2. Tax credits (“Premium Subsidies”) – People with incomes between 100% and 400% of the FPL (approximately $94,200 for a family of four) may be eligible for tax credits to help pay insurance premiums for coverage purchased through an Exchange.
3. Reduced cost sharing – people with incomes up to 250% of the FPL will have access to coverage with lower deductibles and co-payments.
Written Notice of Exchanges
The City of Los Angeles provided written notice to current active employees by Oct. 1, 2013 to inform them of their coverage options available through the new Exchanges (also called Health Insurance Marketplaces).
Please refer to the Written Notice of Exchange, provided by the City of Los Angeles.
Employer Mandate (“Pay or Play”) for Active Employees
Beginning in 2015, the City could be subject to a penalty if it does not offer medical coverage to full-time employees (working 30 or more hours per week) that is affordable and meets “minimum value requirements”, as defined in the ACA. If the City offered health plans do not meet these requirements, full-time employees may obtain health insurance through an Exchange and depending upon income level, possibly qualify for a premium
credit or subsidy. To satisfy the Mandate requirements, an employer-sponsored health plan must:
- Be affordable to the employee, whose premium should not exceed 9.5% of household income. The household income qualification is met if the employee ’s contribution for individual coverage does not exceed 9.5% of the employee ’s W-2 wages.
- Provide minimum value, which means the plan must cover at least 60%, on average across the plan, of an employee ’s health care costs in a given year. For example, if an employee incurs $1,000 in health care expenses, the plan must cover at least $600, with the employee responsible for the balance through a combination of deductibles, co-pays and coinsurance.
The Relief (LAFRA’s) benefit plans meet the mandate requirements of minimum essential coverage, affordability and minimum value. Therefore, individuals eligible for the LAFRA benefits plans will not be eligible for premium subsidies through the Exchanges.
If you elect into the Exchange, the City is not required to provide you with a contribution toward the cost of coverage you obtain through the Exchange.
Other ACA Changes
W-2 Reporting
ACA requires that the total premium of group health coverage appear on your W-2 form, providing you with information on the cost of your health benefit plans. The requirement is informational only and coverage is not subject to income tax.
The City will continue to report the total value on employee W-2s.
Summary of Benefits and Coverage (SBC)
On or after Sept. 23, 2012, group health plans offering health insurance coverage were required to use standards in compiling and providing a Summary of Benefits and Coverage (SBC) that accurately describes the benefits and coverage under our plan.

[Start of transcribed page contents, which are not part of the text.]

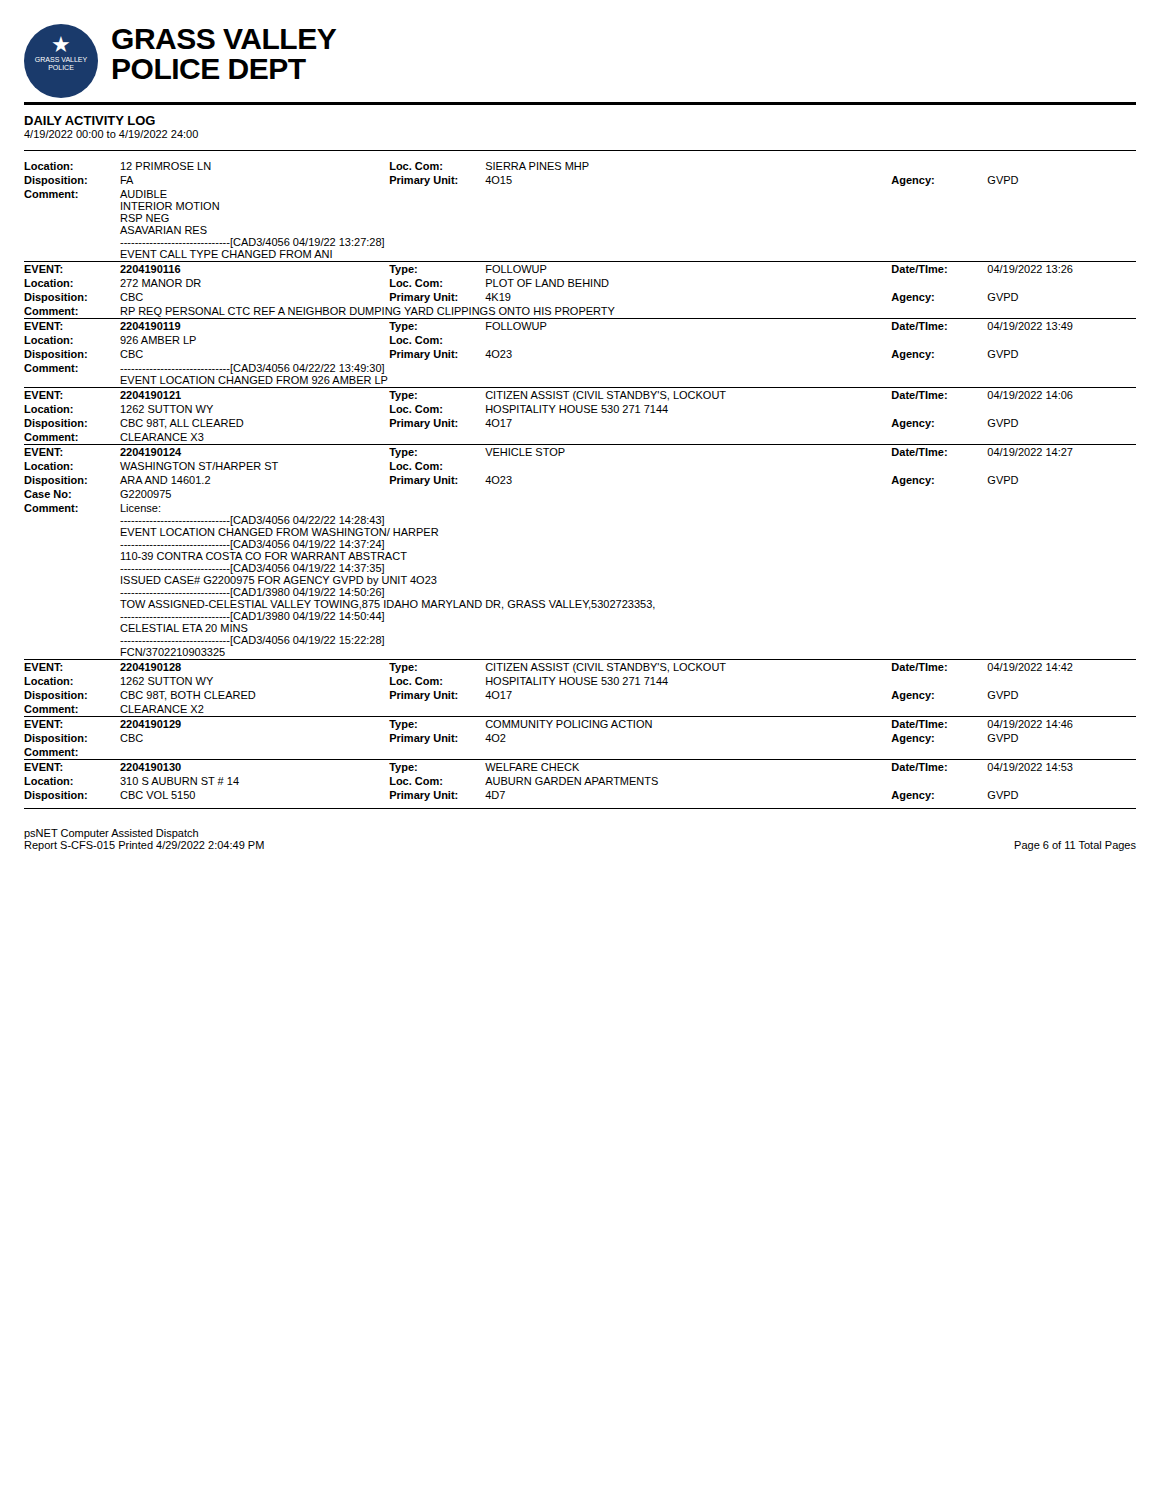★GRASS VALLEY
POLICE
GRASS VALLEY
POLICE DEPT
DAILY ACTIVITY LOG
4/19/2022 00:00 to 4/19/2022 24:00
| Location: | 12 PRIMROSE LN | Loc. Com: | SIERRA PINES MHP |
| Disposition: | FA | Primary Unit: | 4O15 | Agency: | GVPD |
| Comment: | AUDIBLE INTERIOR MOTION RSP NEG ASAVARIAN RES ------------------------------[CAD3/4056 04/19/22 13:27:28] EVENT CALL TYPE CHANGED FROM ANI |
| EVENT: | 2204190116 | Type: | FOLLOWUP | Date/TIme: | 04/19/2022 13:26 |
| Location: | 272 MANOR DR | Loc. Com: | PLOT OF LAND BEHIND |
| Disposition: | CBC | Primary Unit: | 4K19 | Agency: | GVPD |
| Comment: | RP REQ PERSONAL CTC REF A NEIGHBOR DUMPING YARD CLIPPINGS ONTO HIS PROPERTY |
| EVENT: | 2204190119 | Type: | FOLLOWUP | Date/TIme: | 04/19/2022 13:49 |
| Location: | 926 AMBER LP | Loc. Com: | |
| Disposition: | CBC | Primary Unit: | 4O23 | Agency: | GVPD |
| Comment: | ------------------------------[CAD3/4056 04/22/22 13:49:30] EVENT LOCATION CHANGED FROM 926 AMBER LP |
| EVENT: | 2204190121 | Type: | CITIZEN ASSIST (CIVIL STANDBY'S, LOCKOUT | Date/TIme: | 04/19/2022 14:06 |
| Location: | 1262 SUTTON WY | Loc. Com: | HOSPITALITY HOUSE 530 271 7144 |
| Disposition: | CBC 98T, ALL CLEARED | Primary Unit: | 4O17 | Agency: | GVPD |
| Comment: | CLEARANCE X3 |
| EVENT: | 2204190124 | Type: | VEHICLE STOP | Date/TIme: | 04/19/2022 14:27 |
| Location: | WASHINGTON ST/HARPER ST | Loc. Com: | |
| Disposition: | ARA AND 14601.2 | Primary Unit: | 4O23 | Agency: | GVPD |
| Case No: | G2200975 |
| Comment: | License: ------------------------------[CAD3/4056 04/22/22 14:28:43] EVENT LOCATION CHANGED FROM WASHINGTON/ HARPER ------------------------------[CAD3/4056 04/19/22 14:37:24] 110-39 CONTRA COSTA CO FOR WARRANT ABSTRACT ------------------------------[CAD3/4056 04/19/22 14:37:35] ISSUED CASE# G2200975 FOR AGENCY GVPD by UNIT 4O23 ------------------------------[CAD1/3980 04/19/22 14:50:26] TOW ASSIGNED-CELESTIAL VALLEY TOWING,875 IDAHO MARYLAND DR, GRASS VALLEY,5302723353, ------------------------------[CAD1/3980 04/19/22 14:50:44] CELESTIAL ETA 20 MINS ------------------------------[CAD3/4056 04/19/22 15:22:28] FCN/3702210903325 |
| EVENT: | 2204190128 | Type: | CITIZEN ASSIST (CIVIL STANDBY'S, LOCKOUT | Date/TIme: | 04/19/2022 14:42 |
| Location: | 1262 SUTTON WY | Loc. Com: | HOSPITALITY HOUSE 530 271 7144 |
| Disposition: | CBC 98T, BOTH CLEARED | Primary Unit: | 4O17 | Agency: | GVPD |
| Comment: | CLEARANCE X2 |
| EVENT: | 2204190129 | Type: | COMMUNITY POLICING ACTION | Date/TIme: | 04/19/2022 14:46 |
| Disposition: | CBC | Primary Unit: | 4O2 | Agency: | GVPD |
| Comment: | |
| EVENT: | 2204190130 | Type: | WELFARE CHECK | Date/TIme: | 04/19/2022 14:53 |
| Location: | 310 S AUBURN ST # 14 | Loc. Com: | AUBURN GARDEN APARTMENTS |
| Disposition: | CBC VOL 5150 | Primary Unit: | 4D7 | Agency: | GVPD |
psNET Computer Assisted Dispatch
Report S-CFS-015 Printed 4/29/2022 2:04:49 PM Page 6 of 11 Total Pages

SBCs for group health plans, beginning on or after Jan. 1, 2014, will include a statement on whether the plan meets minimum essential coverage and minimum value.
A Summary of Benefits and Coverage (SBC), including the 2014 requirements, is available here on our website.

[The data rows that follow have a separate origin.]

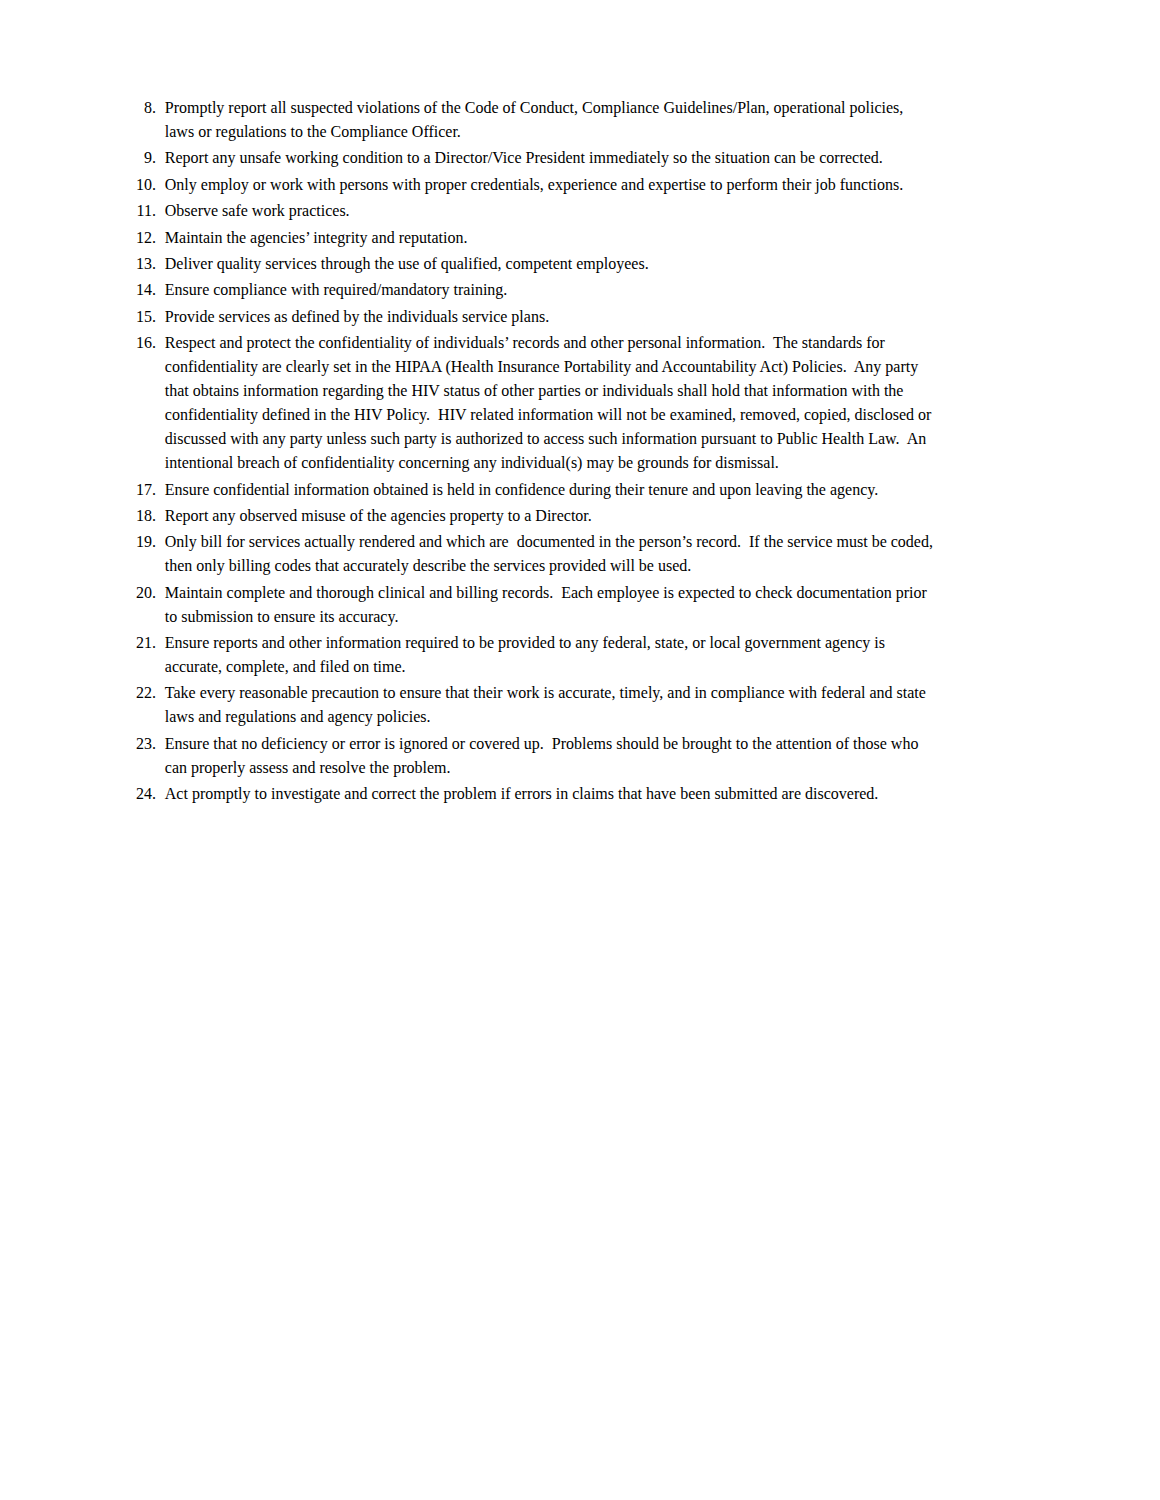Promptly report all suspected violations of the Code of Conduct, Compliance Guidelines/Plan, operational policies, laws or regulations to the Compliance Officer.
Report any unsafe working condition to a Director/Vice President immediately so the situation can be corrected.
Only employ or work with persons with proper credentials, experience and expertise to perform their job functions.
Observe safe work practices.
Maintain the agencies’ integrity and reputation.
Deliver quality services through the use of qualified, competent employees.
Ensure compliance with required/mandatory training.
Provide services as defined by the individuals service plans.
Respect and protect the confidentiality of individuals’ records and other personal information. The standards for confidentiality are clearly set in the HIPAA (Health Insurance Portability and Accountability Act) Policies. Any party that obtains information regarding the HIV status of other parties or individuals shall hold that information with the confidentiality defined in the HIV Policy. HIV related information will not be examined, removed, copied, disclosed or discussed with any party unless such party is authorized to access such information pursuant to Public Health Law. An intentional breach of confidentiality concerning any individual(s) may be grounds for dismissal.
Ensure confidential information obtained is held in confidence during their tenure and upon leaving the agency.
Report any observed misuse of the agencies property to a Director.
Only bill for services actually rendered and which are documented in the person’s record. If the service must be coded, then only billing codes that accurately describe the services provided will be used.
Maintain complete and thorough clinical and billing records. Each employee is expected to check documentation prior to submission to ensure its accuracy.
Ensure reports and other information required to be provided to any federal, state, or local government agency is accurate, complete, and filed on time.
Take every reasonable precaution to ensure that their work is accurate, timely, and in compliance with federal and state laws and regulations and agency policies.
Ensure that no deficiency or error is ignored or covered up. Problems should be brought to the attention of those who can properly assess and resolve the problem.
Act promptly to investigate and correct the problem if errors in claims that have been submitted are discovered.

Out-of-Pocket Maximum Changes
Starting with the Plan Year beginning in 2014, all cost sharing, including flat-dollar co-payments, toward services that are defined as Essential Health Benefits must accumulate to a plan’s out-of-pocket maximum ($6,350 self-only/$12,700 family).
The Relief (LAFRA’s) current Out-of-Pocket maximums meet the federal required guidelines.

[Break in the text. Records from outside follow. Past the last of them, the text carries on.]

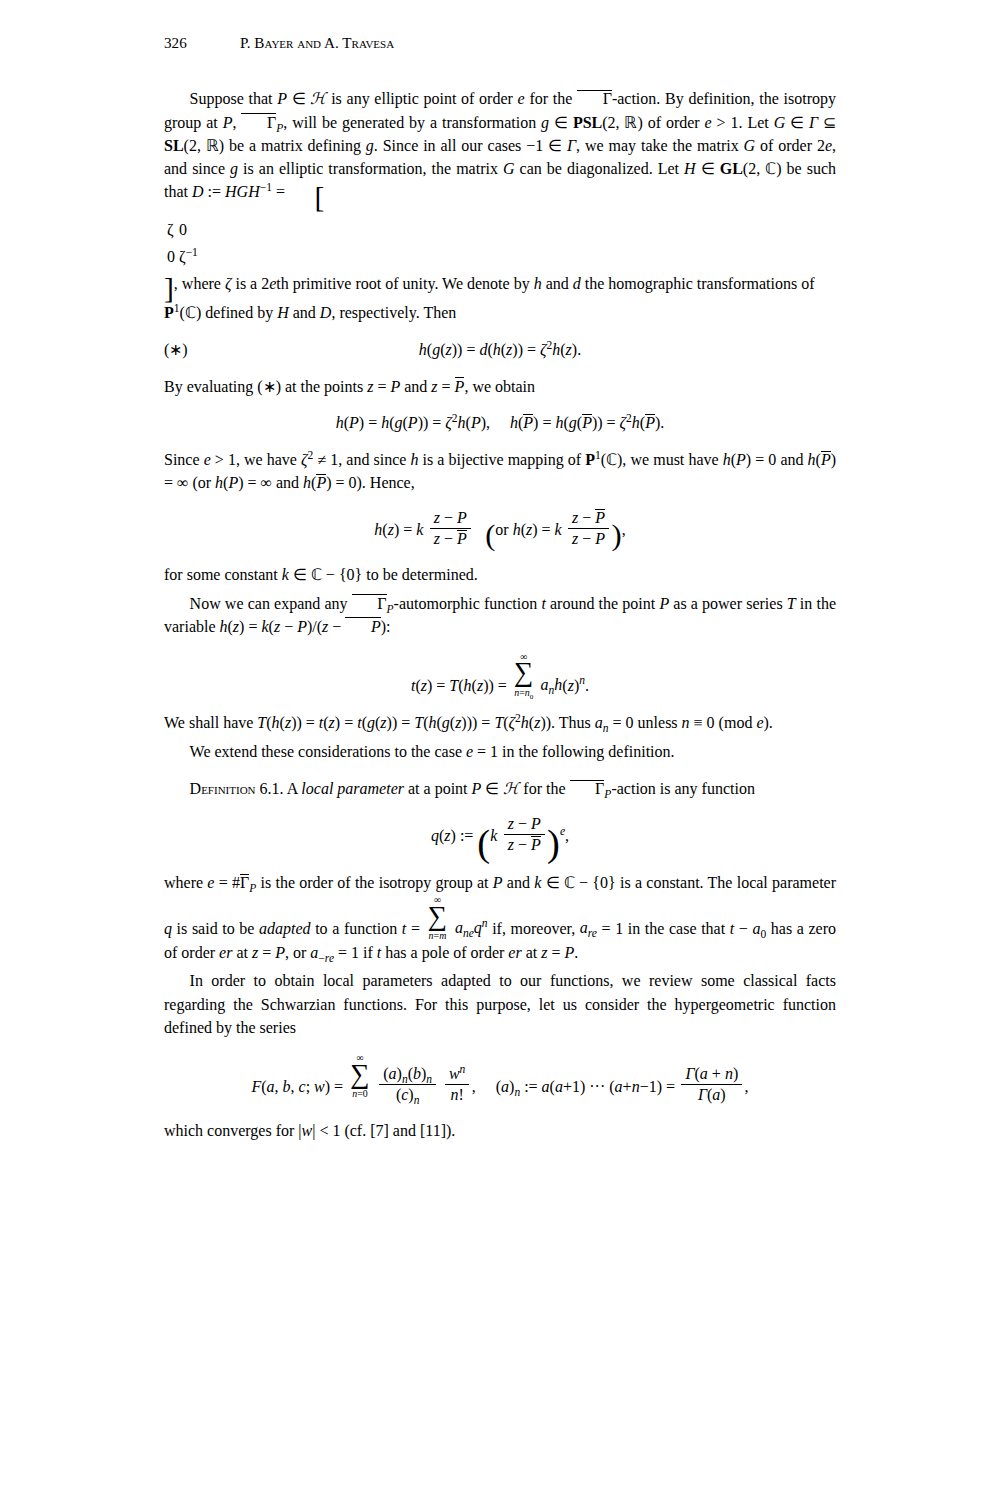326 P. Bayer and A. Travesa
Suppose that P ∈ ℋ is any elliptic point of order e for the Γ-action. By definition, the isotropy group at P, ΓP, will be generated by a transformation g ∈ PSL(2, ℝ) of order e > 1. Let G ∈ Γ ⊆ SL(2, ℝ) be a matrix defining g. Since in all our cases −1 ∈ Γ, we may take the matrix G of order 2e, and since g is an elliptic transformation, the matrix G can be diagonalized. Let H ∈ GL(2, ℂ) be such that D := HGH−1 = [
| ζ | 0 |
| 0 | ζ −1 |
], where ζ is a 2eth primitive root of unity. We denote by h and d the homographic transformations of P1(ℂ) defined by H and D, respectively. Then
(∗) h(g(z)) = d(h(z)) = ζ2h(z).
By evaluating (∗) at the points z = P and z = P, we obtain
h(P) = h(g(P)) = ζ2h(P), h(P) = h(g(P)) = ζ2h(P).
Since e > 1, we have ζ2 ≠ 1, and since h is a bijective mapping of P1(ℂ), we must have h(P) = 0 and h(P) = ∞ (or h(P) = ∞ and h(P) = 0). Hence,
h(z) = k z − P z − P (or h(z) = k z − P z − P),
for some constant k ∈ ℂ − {0} to be determined.
Now we can expand any ΓP-automorphic function t around the point P as a power series T in the variable h(z) = k(z − P)/(z − P):
t(z) = T(h(z)) = ∞∑n=n0 anh(z)n.
We shall have T(h(z)) = t(z) = t(g(z)) = T(h(g(z))) = T(ζ2h(z)). Thus an = 0 unless n ≡ 0 (mod e).
We extend these considerations to the case e = 1 in the following definition.
Definition 6.1. A local parameter at a point P ∈ ℋ for the ΓP-action is any function
q(z) := (k z − P z − P)e,
where e = #ΓP is the order of the isotropy group at P and k ∈ ℂ − {0} is a constant. The local parameter q is said to be adapted to a function t = ∞∑n=m aneqn if, moreover, are = 1 in the case that t − a0 has a zero of order er at z = P, or a−re = 1 if t has a pole of order er at z = P.
In order to obtain local parameters adapted to our functions, we review some classical facts regarding the Schwarzian functions. For this purpose, let us consider the hypergeometric function defined by the series
F(a, b, c; w) = ∞∑n=0 (a)n(b)n(c)n wn n!, (a)n := a(a+1) ··· (a+n−1) = Γ(a + n) Γ(a),
which converges for |w| < 1 (cf. [7] and [11]).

Prohibition of Pre-existing Condition Exclusions
Beginning in July of 2014, pre-existing condition exclusions must be removed for all members, not just those under age 19.
The Relief (LAFRA’s) plans do not contain pre-existing conditions exclusions.
This is a summary of the regulations under ACA. Please refer to the Department of Labor (www.dol.gov) or www.healthcare.gov for more detailed information.